Extrait à lire:
Nous avons continué nos 24 heures du Mans en taxi… dépassant des voitures par la gauche… puis par la droite… puis au milieu… nous glissant dans un étroit espace entre des voitures et des camions.

A nouveau, à notre gauche se trouvait l’une de ces villes spectrales. Cleveland ? San Diego ? En taille, ça aurait pu être l’une ou l’autre. Nous avions quitté le centre de Shanghai une demi-heure auparavant. Mais nous continuions de traverser des villes… des parcs industriels… et des projets immobiliers. On doit trouver une dizaine de villes de la taille de Baltimore entre le centre de Shanghai et l’aéroport.

L’aéroport, bien entendu, est nouveau… comme tout le reste… et colossal.

Peut-il y a voir un doute sur le fait que la Chine est destinée à devenir LA superpuissance économique mondiale ? Elle a la taille… l’énergie… le savoir-faire. Et l’argent.

L’un de nos lecteurs vivant à Shanghai nous en dit plus :

« Je suis venu ici il y a 20 ans. A l’époque, les étrangers avaient bien plus de pouvoir et d’argent… sans parler de technologie. On pouvait imposer ce qu’on voulait ».

« Notre entreprise effectue encore près de la moitié de sa fabrication aux Etats-Unis. Ici, les entreprises locales sont plus avantageuses en termes de prix. Et les contrats sont gigantesques, donc nous pouvons gagner beaucoup d’argent… même avec des produits à bas coût, où la marge est relativement basse. Mais les choses de meilleure qualité proviennent des Etats-Unis. Les Chinois n’ont pas encore tout à fait rattrapé le coche — en partie parce que le marché d’ici ne veut pas trop de qualité ».

« Il y a une rotation si rapide. Les gens ne veulent pas payer des produits qui dureront trop longtemps. Les choses changement trop rapidement ».

« Donc pour l’instant, la qualité de nombreux produits n’est pas encore à la hauteur de celle des Etats-Unis. Mais ce n’est qu’une question de temps. Dans cinq ans, je prendrai ma retraite. Je pense que c’est le temps qui nous reste. Ensuite, ce sera terminé. Ils n’auront plus besoin de nous. Ils ont l’argent. Ils ont les compétences et la technologie. Nous n’aurons rien à offrir ».

Liste des activités:
1) Répondez aux questions suivantes en vous appuyant sur l'extrait.
(a) Depuis combien de temps avait-on quitté le centre de Shanghai quand une autre ville apparaît à gauche ?
(b) Il y a combien d'années le lecteur installé à Shanghai est-il arrivé dans cette ville ?
(c) Dans combien d'années ce lecteur compte-t-il prendre sa retraite ?
2) Poursuivez l'extrait sur Shanghai et l'essor économique de la Chine, à partir de la dernière phrase.
Le matériel placé ensuite n'a aucun rapport avec l'extrait.

Informations fournies:
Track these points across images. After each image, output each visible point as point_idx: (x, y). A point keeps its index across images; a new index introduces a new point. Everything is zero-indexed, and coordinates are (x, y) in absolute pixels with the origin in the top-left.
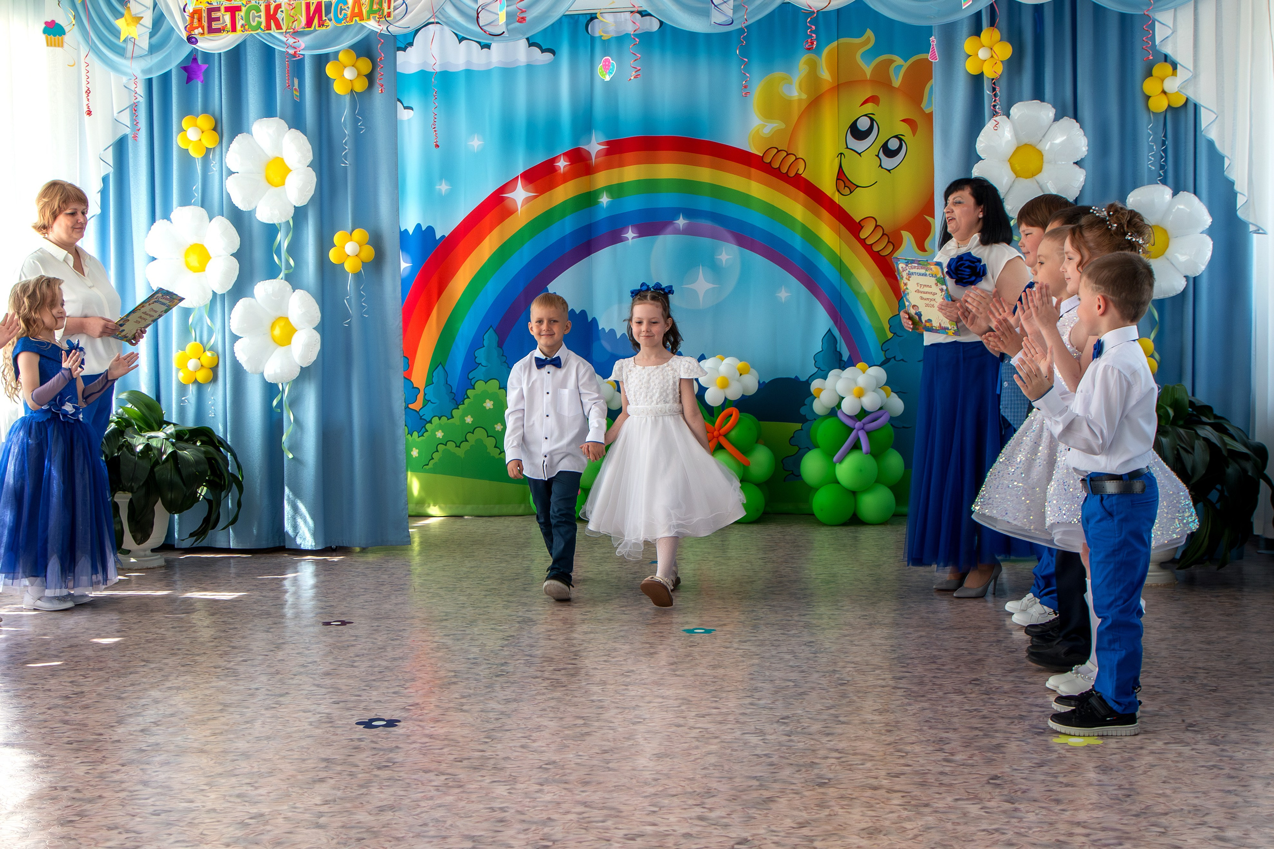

Réponses successives:
1)
(a) Une demi-heure auparavant.
(b) Il y a 20 ans.
(c) Dans cinq ans.

2)
En général, plus on fait une chose, meilleur on devient. Les Chinois fabriquent plus de voitures… plus de routes… plus de trains… plus de bâtiments et plus de tout que quiconque. Pas étonnant qu’ils le fassent bien — et peut-être mieux que tout le monde, aussi.

Une nouvelle ligne ferroviaire entre Shanghai et Pékin sera mise en place le mois prochain. Les trains voyageront entre les deux villes à une vitesse allant jusqu’à 30 km/h. Déjà maintenant, un train à lévitation magnétique vous amène de la ville à l’aéroport si rapidement que vous arrivez avant d’avoir pu trouver une place.

Et alors, vous demandez-vous peut-être. Nous aussi. Et alors ? Si les Chinois prennent la tête en matière de richesse et d’innovation, qu’est-ce que ça peut faire ?

▪ Vous vous souvenez des cinq grandes tendances que nous avons mentionnées hier ? Non ? Eh bien, qu’à cela ne tienne, nous allons les répéter :

  1. La Grande correction — dans bon nombre d’économies développées, mais principalement aux Etats-Unis…
  2. La hausse continue des économies en développement… pas seulement en Asie, mais aussi en Amérique latine et en Afrique.
  3. La pénurie croissante d’énergie, de terres, d’eau et de  matières premières bon marché.
  4. Le déclin (suicide serait peut-être un meilleur terme) de l’Empire américain
  5. La fin proche du système financier mondial basé sur le dollar.

Ce qu’il y a d’intéressant — et de frustrant — avec ces tendances, c’est qu’elles s’entrecroisent toutes de diverses manières, à diverses périodes… causant des collisions aussi imprévisibles que dangereuses.

Vous remarquerez également que la Chine les traverse toutes, comme un bulldozer dans un restaurant. Elle est au centre de l’ascension de l’Asie et des économies en voie de développement. Elle est la principale raison de la disparition des matières premières et ressources naturelles bon marché. La devise chinoise est presque assurée de grimper à mesure que le système financier mondial basé sur le dollar se délite. La Chine est également le successeur probable de l’Empire américain.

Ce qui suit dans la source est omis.